Work item.
The lines of the records that include "labels" should all be copied.

(Collected data entries)
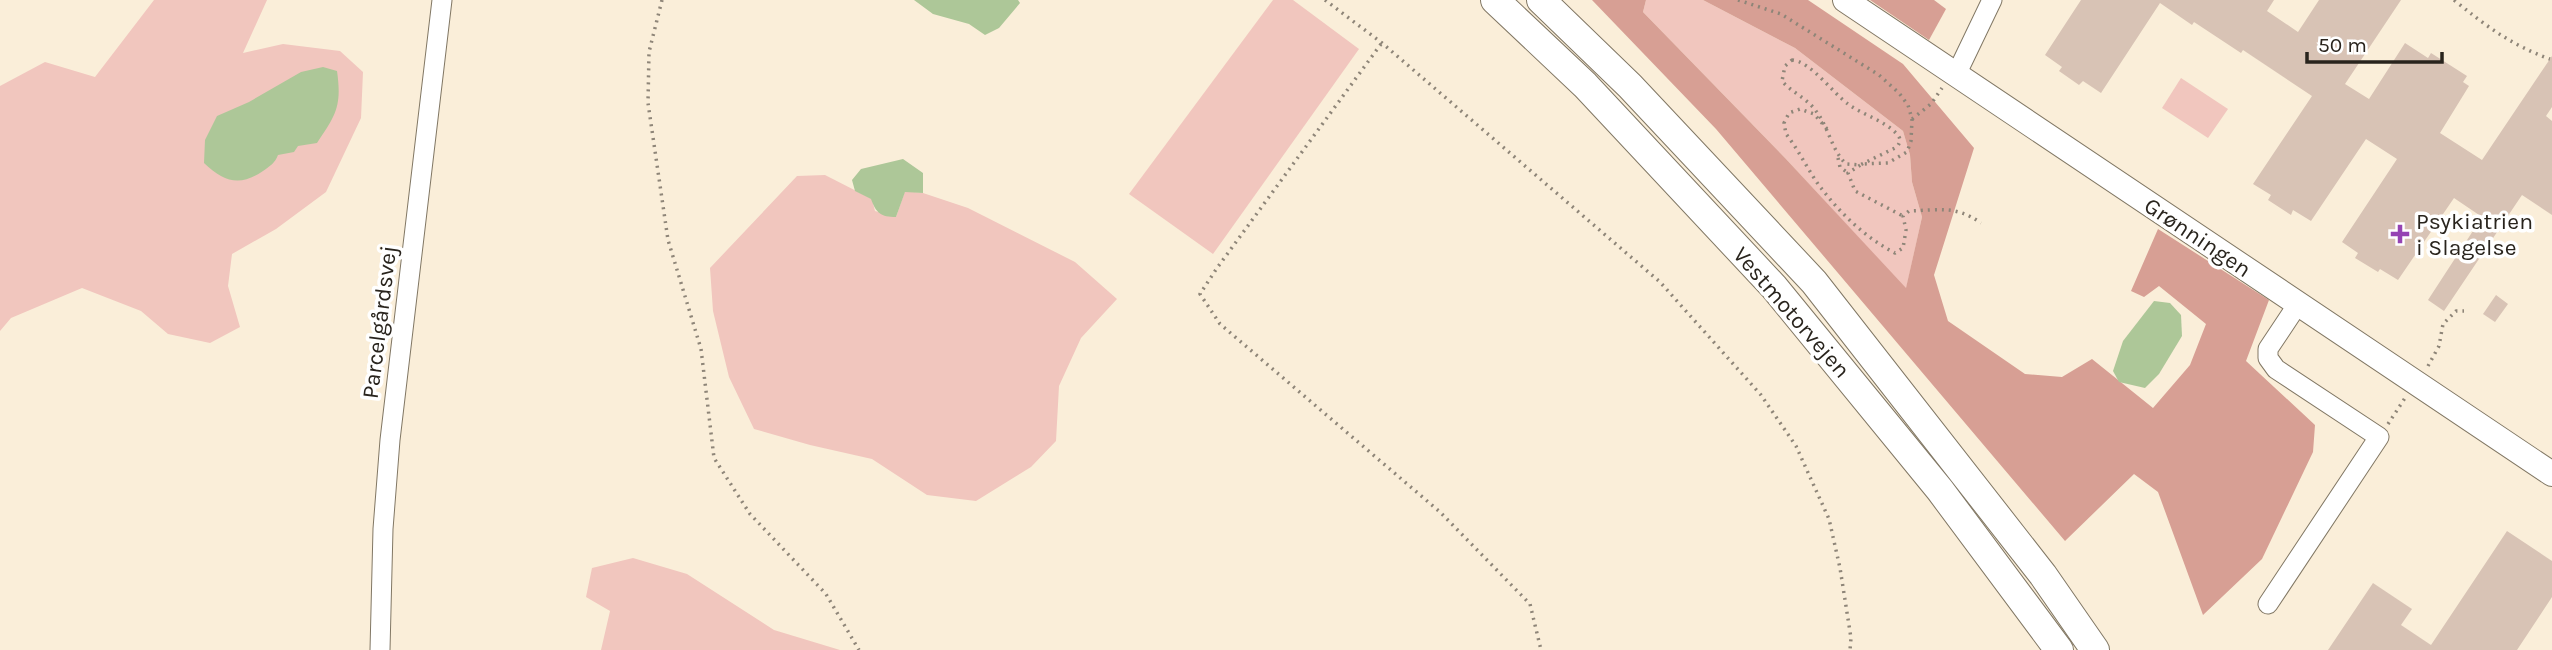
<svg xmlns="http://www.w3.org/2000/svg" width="2552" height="650" font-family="Karla,sans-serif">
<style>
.green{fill:#f1c6be}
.forest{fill:#d79f94}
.water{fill:#adc798}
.building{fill:#d8c3b5}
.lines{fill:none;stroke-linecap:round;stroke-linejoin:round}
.minor-casing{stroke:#817764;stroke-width:21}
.major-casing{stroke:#817764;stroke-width:26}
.highway-casing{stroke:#817764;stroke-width:30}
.path{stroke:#8e8578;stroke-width:3.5;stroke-dasharray:2 5;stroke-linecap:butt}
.minor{stroke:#fff;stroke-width:19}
.major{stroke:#fff;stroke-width:24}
.highway{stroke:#fff;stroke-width:28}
.poi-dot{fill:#9543b3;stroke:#fff;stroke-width:2.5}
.labels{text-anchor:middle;stroke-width:7;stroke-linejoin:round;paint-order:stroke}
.poi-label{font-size:23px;fill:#29241d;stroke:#fff;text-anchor:start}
.street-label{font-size:23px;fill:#29241d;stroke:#fff}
</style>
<rect width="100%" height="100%" fill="#faeed9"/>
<g class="green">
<path d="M 154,0 L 267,0 L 243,53 L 283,44 L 340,51 L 363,72 L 361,118 L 326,192 L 276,229 L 232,254 L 228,286 L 240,327 L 210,343 L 168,334 L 141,311 L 82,288 L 11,318 L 0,331 L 0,86 L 45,62 L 95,77 Z"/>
<path d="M 1273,0 L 1293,0 L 1359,49 L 1213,254 L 1129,194 Z"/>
<path d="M 1646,0 L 1703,0 L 1795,48 L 1903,131 L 1910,155 L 1912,182 L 1922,217 L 1906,289 L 1786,159 L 1643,12 Z"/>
<path d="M 2181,78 L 2228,109 L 2208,138 L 2162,108 Z"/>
<path d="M 825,175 L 872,199 L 875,211 L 896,217 L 905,191 L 923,193 L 968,208 L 1075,262 L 1117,299 L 1081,338 L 1059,386 L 1056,441 L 1031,467 L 976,501 L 927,495 L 872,459 L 810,445 L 754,429 L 729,377 L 713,311 L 710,268 L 797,176 Z"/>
<path d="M 633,558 L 687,574 L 774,630 L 840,650 L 601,650 L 610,611 L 586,597 L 592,568 Z"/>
</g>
<g class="forest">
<path d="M 1592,0 L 1646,0 L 1643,12 L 1786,159 L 1906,288 L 1922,217 L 1912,182 L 1910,155 L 1903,131 L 1795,48 L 1703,0 L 1808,0 L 1903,64 L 1974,148 L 1934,275 L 1948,321 L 2025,374 L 2062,377 L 2092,359 L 2153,408 L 2190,365 L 2206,324 L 2159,286 L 2144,297 L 2131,291 L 2158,229 L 2269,300 L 2246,361 L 2315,425 L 2313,452 L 2262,559 L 2203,615 L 2158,492 L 2134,474 L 2065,541 L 1716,129 Z"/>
<path d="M 1870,0 L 1934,0 L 1946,9 L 1929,40 Z"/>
</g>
<g class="water">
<path d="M 914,0 L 1018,0 L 1020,3 L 999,28 L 985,35 L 969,24 L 933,14 Z"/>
<path d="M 323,67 L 337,71 C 342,106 336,115 317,143 L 298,146 L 294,152 L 278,155 C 275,163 270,166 263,171 C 240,187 224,182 204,163 L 205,140 L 217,116 L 249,102 L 301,72 Z"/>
<path d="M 903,159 L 923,173 L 923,193 L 905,192 L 896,217 C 881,217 876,213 871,199 L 855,191 L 852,180 L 861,169 Z"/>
<path d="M 2154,301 L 2170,303 L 2181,315 L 2182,336 L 2159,374 L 2145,388 L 2119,382 L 2113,371 L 2123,341 Z"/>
</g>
<g class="building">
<path d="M 2081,0 L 2274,0 L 2267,11 L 2298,32 L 2319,0 L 2401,0 L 2345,84 L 2369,99 L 2405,43 L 2428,58 L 2431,53 L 2467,76 L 2463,82 L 2469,86 L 2440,133 L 2482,160 L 2552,56 L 2552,107 L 2546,116 L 2552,121 L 2552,215 L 2522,195 L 2444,311 L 2428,300 L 2482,217 L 2454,198 L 2398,280 L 2380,269 L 2378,272 L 2355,258 L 2358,253 L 2342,242 L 2397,159 L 2366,139 L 2311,221 L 2293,210 L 2291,215 L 2268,200 L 2271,195 L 2253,184 L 2312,96 L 2243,50 L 2241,53 L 2194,22 L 2192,25 L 2160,3 L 2101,93 L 2083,81 L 2079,85 L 2059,71 L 2062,67 L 2045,55 Z"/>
<path d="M 2496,295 L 2508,304 L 2495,322 L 2483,314 Z"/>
<path d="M 2507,531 L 2552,561 L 2552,597 L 2517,650 L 2328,650 L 2373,583 L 2412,609 L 2401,625 L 2431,645 Z"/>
</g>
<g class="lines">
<defs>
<g id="minor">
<path d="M 1956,75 L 1992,0"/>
<path d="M 2268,604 L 2379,437 L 2276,369 L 2268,358 L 2268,349 L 2298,304"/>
<path d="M 380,650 L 383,529 L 390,440 L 442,0"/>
</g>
<path id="major" d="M 1845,0 L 2552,474"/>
<g id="highway">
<path d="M 1495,0 L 1585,85 L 1774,287 L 1940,490 L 2059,650"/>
<path d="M 1541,0 L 1630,86 L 1814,282 L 2043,575 L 2095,650"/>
</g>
</defs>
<use href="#minor" class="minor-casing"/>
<use href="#major" class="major-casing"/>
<use href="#highway" class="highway-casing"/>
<g class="path">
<path d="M 662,0 L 649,52 L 648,103 L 668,240 L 701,349 L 714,458 L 750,514 L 826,594 L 859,650"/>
<path d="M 1325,0 L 1382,43 L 1660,282 L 1761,395 L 1796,446 L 1829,519 L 1840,568 L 1851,638 L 1850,650"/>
<path d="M 1738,0 L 1781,14 L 1879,75 L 1899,93 L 1908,105 L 1912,119 L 1911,141 L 1907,152 L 1888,163 L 1862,164 L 1848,173 L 1855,191 L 1903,216"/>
<path d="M 2454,0 C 2486,26 2511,45 2550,59"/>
<path d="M 1381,44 L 1217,268 L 1200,294 L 1220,324 L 1440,512 L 1530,604 L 1541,650"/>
<path d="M 1792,60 C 1810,61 1833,93 1848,104 C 1863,115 1883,120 1896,133 C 1901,138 1901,141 1897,147 L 1860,165 L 1846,164 C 1831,149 1829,128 1816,111 C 1807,98 1791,92 1782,81 L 1785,66 Z"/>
<path d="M 1912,119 L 1931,104 L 1942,88"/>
<path d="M 1827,129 L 1814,114 L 1800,109 L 1789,113 L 1784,123 L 1786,134 C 1798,149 1807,168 1818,184 C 1839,212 1864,237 1895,253 L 1903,248 L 1906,230 L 1903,216 L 1909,211 C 1939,210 1955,205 1981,223"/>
<path d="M 1838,158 L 1840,167 L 1848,173"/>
<path d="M 2428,366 L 2439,346 L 2443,324 L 2456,311 L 2464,311"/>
<path d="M 2388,424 L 2405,398"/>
</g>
<use href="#minor" class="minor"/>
<use href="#major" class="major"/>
<use href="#highway" class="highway"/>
</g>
<path class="poi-dot" d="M2396.5 223.5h7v7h7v7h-7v7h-7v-7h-7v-7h7z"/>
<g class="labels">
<g class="poi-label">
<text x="2416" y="229">Psykiatrien<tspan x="2416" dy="26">i Slagelse</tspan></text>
</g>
<g class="street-label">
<text transform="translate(2198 237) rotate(34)" y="8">Grønningen</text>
<text transform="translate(1792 312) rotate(49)" y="8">Vestmotorvejen</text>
<text transform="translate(379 322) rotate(-83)" y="8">Parcelgårdsvej</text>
</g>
</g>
<path d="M2307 52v10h135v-10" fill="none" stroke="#29241d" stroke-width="3.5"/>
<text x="2318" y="52" font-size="21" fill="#29241d" stroke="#ffffff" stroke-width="5" paint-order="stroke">50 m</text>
</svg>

Task answer.
.labels{text-anchor:middle;stroke-width:7;stroke-linejoin:round;paint-order:stroke}
<g class="labels">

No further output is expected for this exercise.